**ページの抜粋**
またまた入れ歯の話です。
今日来られた77歳の患者さんは総入れ歯をご希望で来られました。
上の歯はまだ9本、下の歯も9本くらい残っています。
患者さんは「もう歯なんてどうでもいいから面倒なので歯医者さんに行きたくない」という事でしばらく放置されていました。
拝見しますと確かにいろいろと問題があり、残っている歯も抜かないといけない歯やグラグラになっている歯などがあります。
下の義歯は入れていますが上の義歯は最初に作ってもらった歯医者さんで入れてみて、これはだめだと思ったから一度も入れていないという事でした。
主訴は上の前歯の5本ブリッジがぐらついて、傾いているので上の歯を全部歯を抜いて総入れ歯にしてほしいという話でした。
当然のことながら拒否しました。
患者さんは総入れ歯にすれば、面倒くさくない(あっちこっちの歯が虫歯になったり、歯周病にならないのでそれで死ぬまでいけるので)という事でした。
この話には無理があることがお判りでしょう。
だって部分入れ歯すらいれられない患者さんが総入れ歯を入れておくことが出来るでしょうか?
もし仮にそうしたとして入れていられないという事になると、今現在はぐらぐらして曲がっている5本ブリッジであっても前歯が無くなり入れることのできない総入れ歯を作られたら、前歯なしで街を歩くことになります。
とても聞ける話ではありません。
しっかりと30分以上をかけてご説明しご理解を頂きました。
患者さんにご理解を頂くという事は、なかなか難しいものですね。

**記録の抜粋**
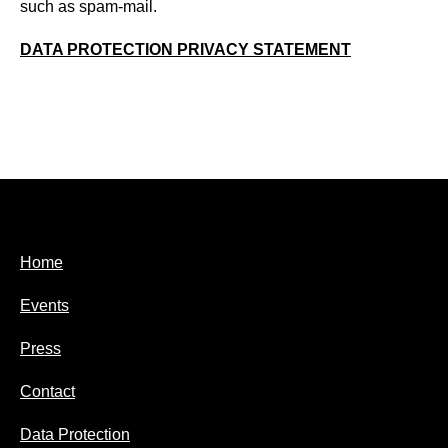
such as spam-mail.
DATA PROTECTION PRIVACY STATEMENT
Home
Events
Press
Contact
Data Protection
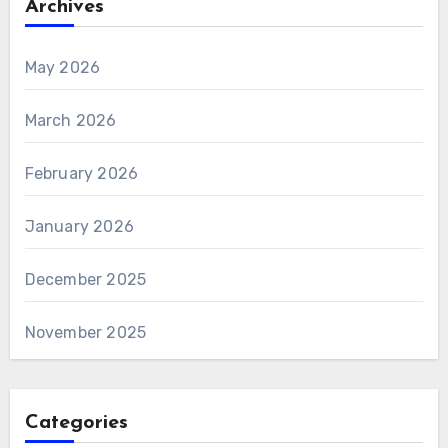
Archives
May 2026
March 2026
February 2026
January 2026
December 2025
November 2025
Categories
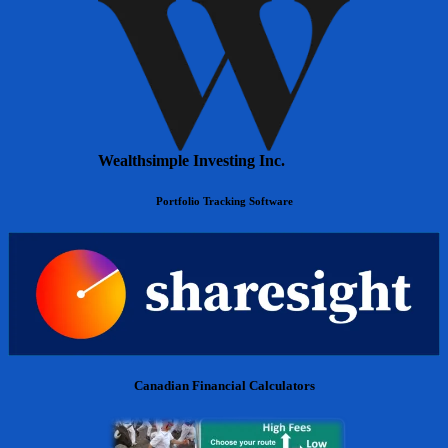
Wealthsimple Investing Inc.
Portfolio Tracking Software
Canadian Financial Calculators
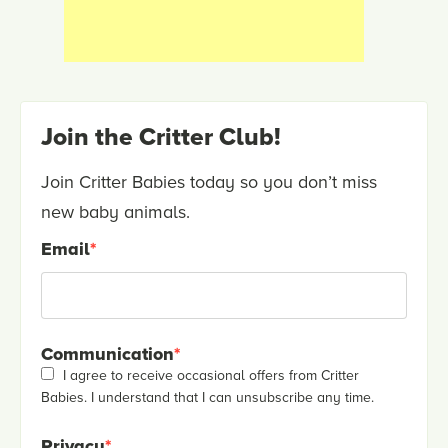
Join the Critter Club!
Join Critter Babies today so you don’t miss
new baby animals.
Email
*
Communication
*
I agree to receive occasional offers from Critter
Babies. I understand that I can unsubscribe any time.
Privacy
*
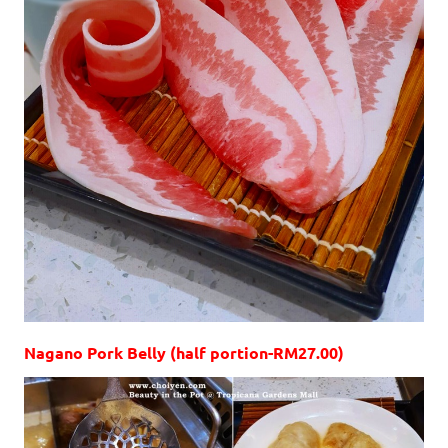
Nagano Pork Belly (half portion-RM27.00)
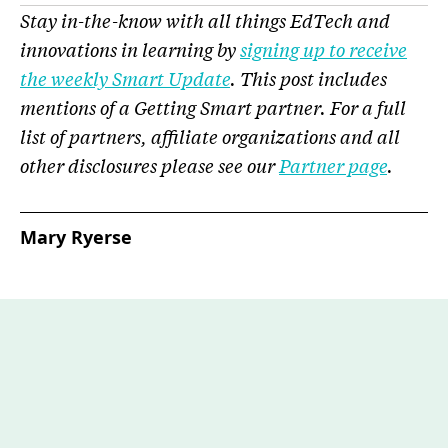
Stay in-the-know with all things EdTech and
innovations in learning by
signing up to receive
the weekly Smart Update
.
This post includes
mentions of a Getting Smart partner. For a full
list of partners, affiliate organizations and all
other disclosures please see our
Partner page
.
Mary Ryerse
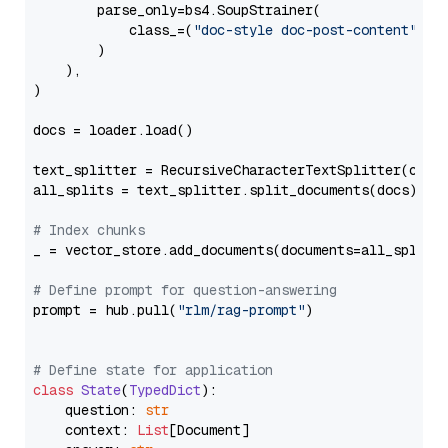
        parse_only=bs4.SoupStrainer(

            class_=(
"doc-style doc-post-content"
)

        )

    ),

)

docs = loader.load()

text_splitter = RecursiveCharacterTextSplitter(chun
all_splits = text_splitter.split_documents(docs)

# Index chunks
_ = vector_store.add_documents(documents=all_splits)
# Define prompt for question-answering
prompt = hub.pull(
"rlm/rag-prompt"
)

# Define state for application
class
State
(
TypedDict
):

    question: 
str
    context: 
List
[Document]
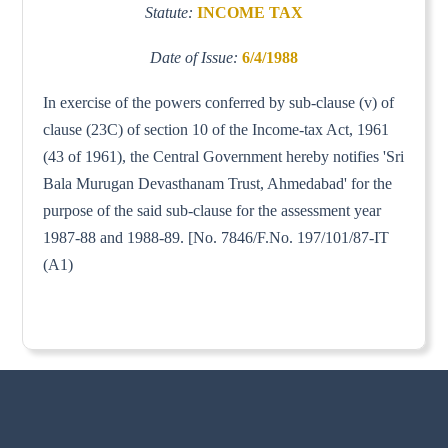
Statute:
INCOME TAX
Date of Issue:
6/4/1988
In exercise of the powers conferred by sub-clause (v) of
clause (23C) of section 10 of the Income-tax Act, 1961
(43 of 1961), the Central Government hereby notifies 'Sri
Bala Murugan Devasthanam Trust, Ahmedabad' for the
purpose of the said sub-clause for the assessment year
1987-88 and 1988-89. [No. 7846/F.No. 197/101/87-IT
(A1)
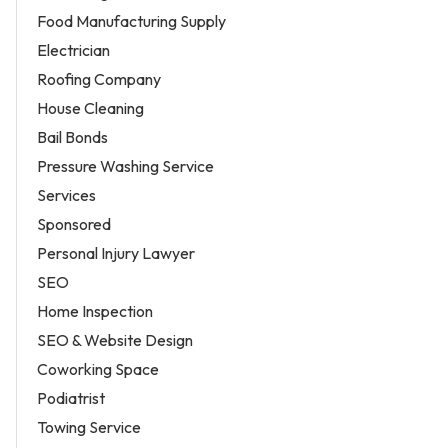
Food Manufacturing Supply
Electrician
Roofing Company
House Cleaning
Bail Bonds
Pressure Washing Service
Services
Sponsored
Personal Injury Lawyer
SEO
Home Inspection
SEO & Website Design
Coworking Space
Podiatrist
Towing Service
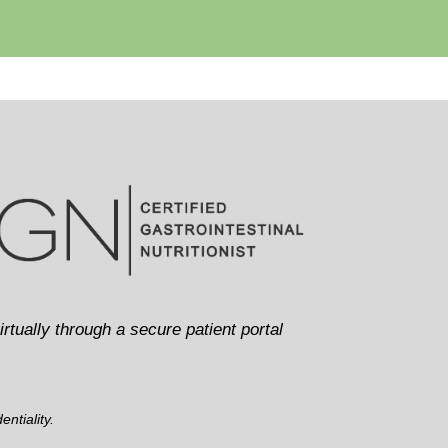
irtually through a secure patient portal
ntiality.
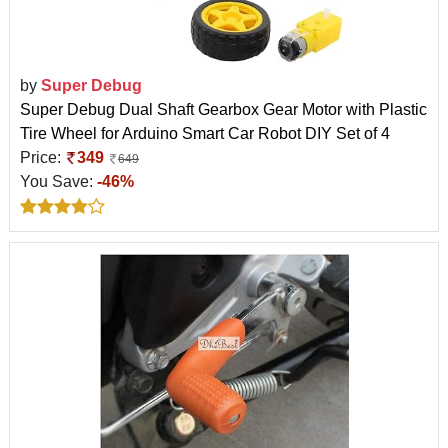
by
Super Debug
Super Debug Dual Shaft Gearbox Gear Motor with Plastic
Tire Wheel for Arduino Smart Car Robot DIY Set of 4
Price:
349
649
You Save:
-46%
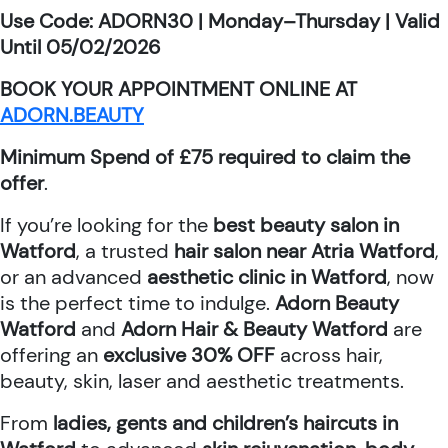
Use Code: ADORN30 | Monday–Thursday | Valid
Until 05/02/2026
BOOK YOUR APPOINTMENT ONLINE AT
ADORN.BEAUTY
Minimum Spend of £75 required to claim the
offer
.
If you’re looking for the
best beauty salon in
Watford
, a trusted
hair salon near Atria Watford
,
or an advanced
aesthetic clinic in Watford
, now
is the perfect time to indulge.
Adorn Beauty
Watford
and
Adorn Hair & Beauty Watford
are
offering an
exclusive 30% OFF
across hair,
beauty, skin, laser and aesthetic treatments.
From
ladies, gents and children’s haircuts in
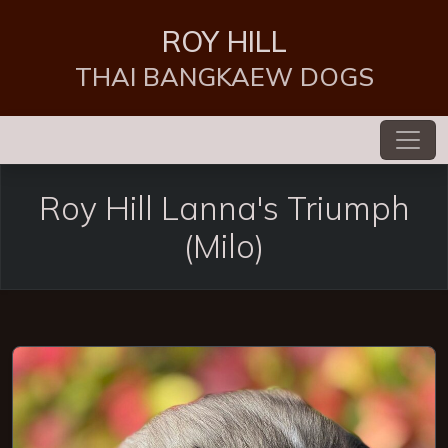
ROY HILL
THAI BANGKAEW DOGS
Roy Hill Lanna's Triumph
(Milo)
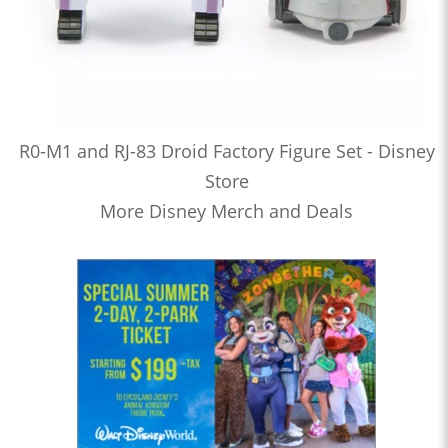
R0-M1 and RJ-83 Droid Factory Figure Set - Disney
Store
More Disney Merch and Deals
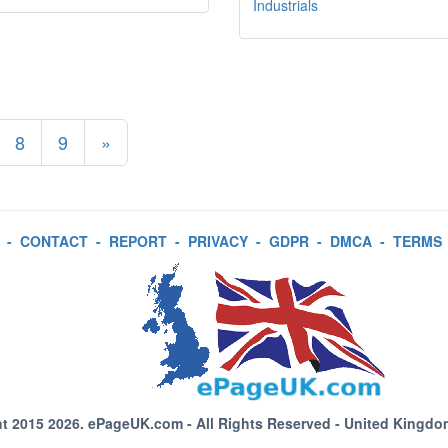
Industrials
8
9
»
-
CONTACT
-
REPORT
-
PRIVACY
-
GDPR
-
DMCA
-
TERMS
t 2015 2026.
ePageUK.com
- All Rights Reserved - United Kingdo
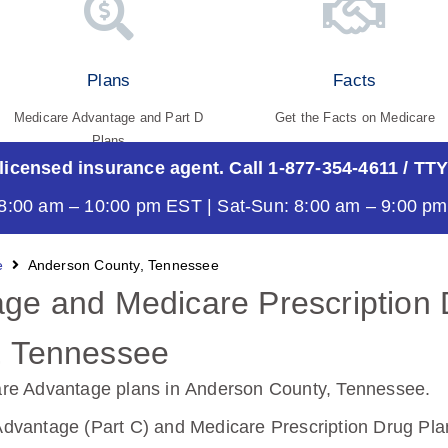
Plans
Facts
Medicare Advantage and Part D
Get the Facts on Medicare
Plans
 licensed insurance agent. Call 1-877-354-4611
/ TTY
8:00 am – 10:00 pm EST | Sat-Sun: 8:00 am – 9:00 p
e
Anderson County, Tennessee
ge and Medicare Prescription 
, Tennessee
re Advantage plans in Anderson County, Tennessee
.
vantage (Part C) and Medicare Prescription Drug Plan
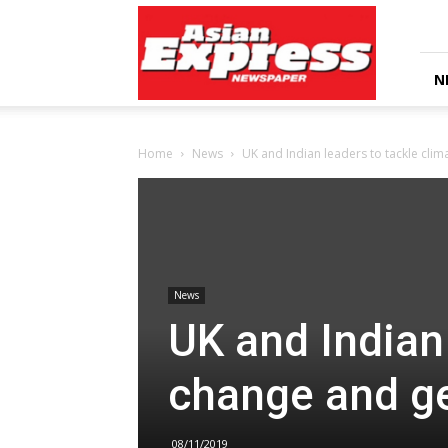
Asian
Express
Newspaper
N
Home
News
UK and Indian leaders to tackle cli
News
UK and Indian 
change and g
08/11/2019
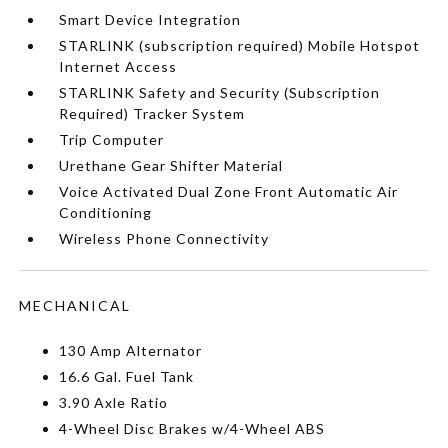
Smart Device Integration
STARLINK (subscription required) Mobile Hotspot
Internet Access
STARLINK Safety and Security (Subscription
Required) Tracker System
Trip Computer
Urethane Gear Shifter Material
Voice Activated Dual Zone Front Automatic Air
Conditioning
Wireless Phone Connectivity
MECHANICAL
130 Amp Alternator
16.6 Gal. Fuel Tank
3.90 Axle Ratio
4-Wheel Disc Brakes w/4-Wheel ABS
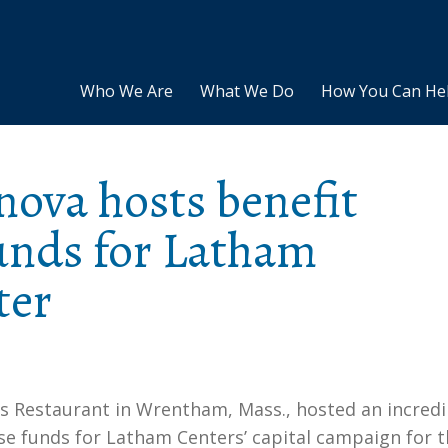
Who We Are
What We Do
How You Can He
ova hosts benefit
funds for Latham
ter
s Restaurant in Wrentham, Mass., hosted an incredi
ise funds for Latham Centers’ capital campaign for 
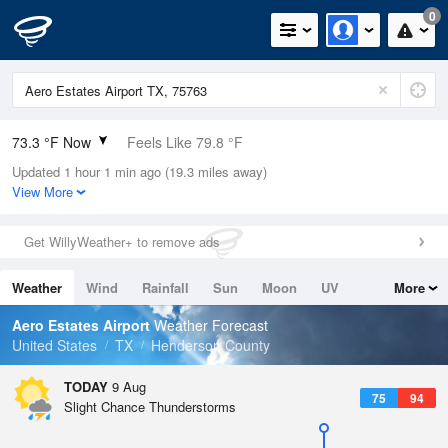
0
73.3 °F Now
Feels Like 79.8 °F
Updated 1 hour 1 min ago (19.3 miles away)
Relative Humidity
94%
View More
Rain Today
0in (0in Last Hour)
Get WillyWeather+ to remove ads
Wind
S
3.4mph
Weather
Wind
Rainfall
Sun
Moon
UV
More
Dew Point
71.5 °F
Tides
Swell
Aero Estates Airport
Weather Forecast
Pressure
United States
TX
Henderson County
1016.9 hPa
TODAY
9 Aug
75
94
Slight Chance Thunderstorms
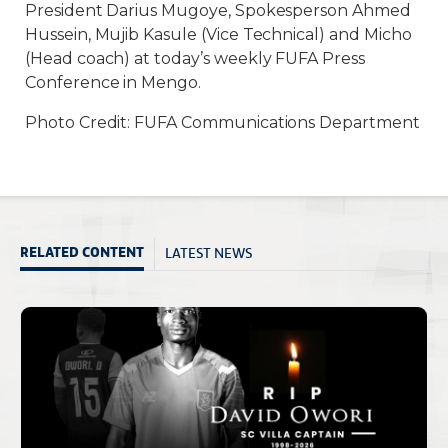
President Darius Mugoye, Spokesperson Ahmed
Hussein, Mujib Kasule (Vice Technical) and Micho
(Head coach) at today’s weekly FUFA Press
Conference in Mengo.
Photo Credit: FUFA Communications Department
LATEST NEWS
RELATED CONTENT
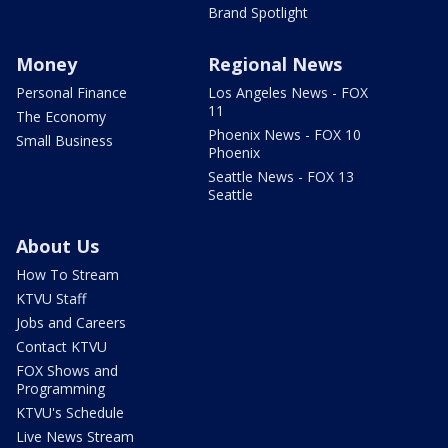
Brand Spotlight
Money
Regional News
Personal Finance
Los Angeles News - FOX
11
The Economy
Phoenix News - FOX 10
Small Business
Phoenix
Seattle News - FOX 13
Seattle
About Us
How To Stream
KTVU Staff
Jobs and Careers
Contact KTVU
FOX Shows and
Programming
KTVU's Schedule
Live News Stream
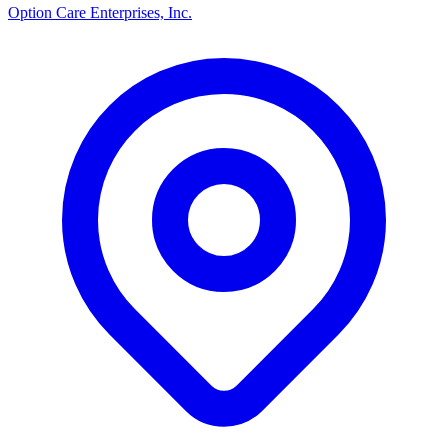
Option Care Enterprises, Inc.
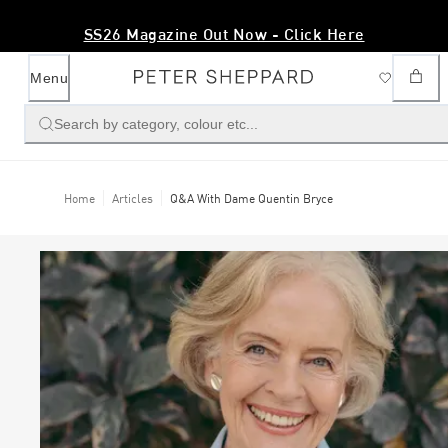
SS26 Magazine Out Now - Click Here
Menu
Search by category, colour etc...
Home
Articles
Q&A With Dame Quentin Bryce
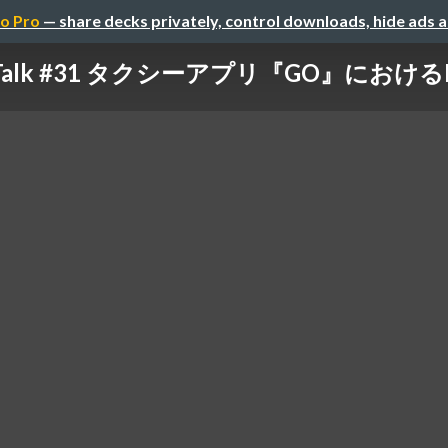
o Pro
— share decks privately, control downloads, hide ads 
h Talk #31 タクシーアプリ『GO』におけるN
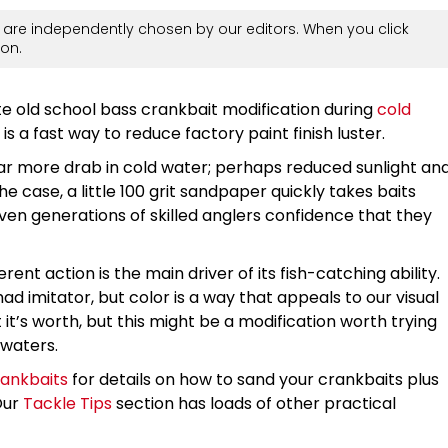
are independently chosen by our editors. When you click
on.
te old school bass crankbait modification during
cold
s a fast way to reduce factory paint finish luster.
ar more drab in cold water; perhaps reduced sunlight an
e case, a little 100 grit sandpaper quickly takes baits
iven generations of skilled anglers confidence that they
rent action is the main driver of its fish-catching ability.
ad imitator, but color is a way that appeals to our visual
it’s worth, but this might be a modification worth trying
 waters.
rankbaits
for details on how to sand your crankbaits plus
Our
Tackle Tips
section has loads of other practical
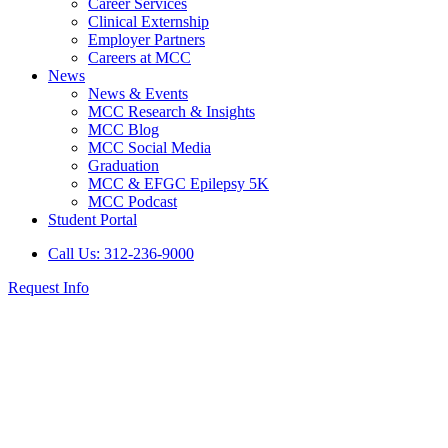
Career Services
Clinical Externship
Employer Partners
Careers at MCC
News
News & Events
MCC Research & Insights
MCC Blog
MCC Social Media
Graduation
MCC & EFGC Epilepsy 5K
MCC Podcast
Student Portal
Call Us: 312-236-9000
Request Info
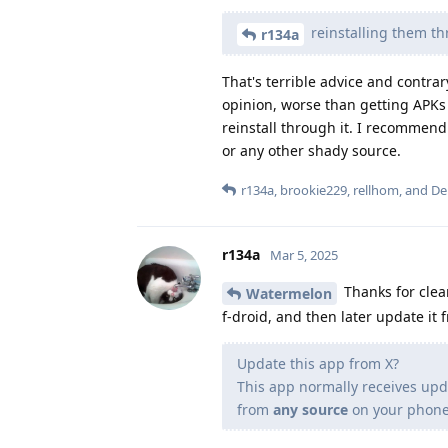
reinstalling them t
r134a
That's terrible advice and contr
opinion, worse than getting APKs 
reinstall through it. I recommend
or any other shady source.
r134a
,
brookie229
,
rellhom
, and
De
r134a
Mar 5, 2025
Thanks for clear
Watermelon
f-droid, and then later update it f
Update this app from X?
This app normally receives upd
from
any source
on your phone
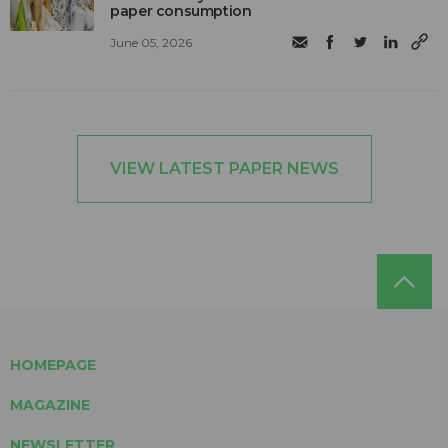
paper consumption
June 05, 2026
VIEW LATEST PAPER NEWS
HOMEPAGE
MAGAZINE
NEWSLETTER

**設問**
A. 入れ歯についての文章に出てくる、歯を補う装置を指す語を、重複を除いてすべて挙げてください。
B. 入れ歯についての文章のうち、「下の義歯は入れていますが上の」から「患者さんにご理解を頂くという事は、なかなか難しいものですね。」までの部分を、一字も変えずに書き出してください。
記録はこの作業にはまったく関係しません。

**各問の解答**
A. 入れ歯、総入れ歯、義歯、ブリッジ、部分入れ歯

B.
下の義歯は入れていますが上の義歯は最初に作ってもらった歯医者さんで入れてみて、これはだめだと思ったから一度も入れていないという事でした。
主訴は上の前歯の5本ブリッジがぐらついて、傾いているので上の歯を全部歯を抜いて総入れ歯にしてほしいという話でした。
当然のことながら拒否しました。
患者さんは総入れ歯にすれば、面倒くさくない(あっちこっちの歯が虫歯になったり、歯周病にならないのでそれで死ぬまでいけるので)という事でした。
この話には無理があることがお判りでしょう。
だって部分入れ歯すらいれられない患者さんが総入れ歯を入れておくことが出来るでしょうか?
もし仮にそうしたとして入れていられないという事になると、今現在はぐらぐらして曲がっている5本ブリッジであっても前歯が無くなり入れることのできない総入れ歯を作られたら、前歯なしで街を歩くことになります。
とても聞ける話ではありません。
しっかりと30分以上をかけてご説明しご理解を頂きました。
患者さんにご理解を頂くという事は、なかなか難しいものですね。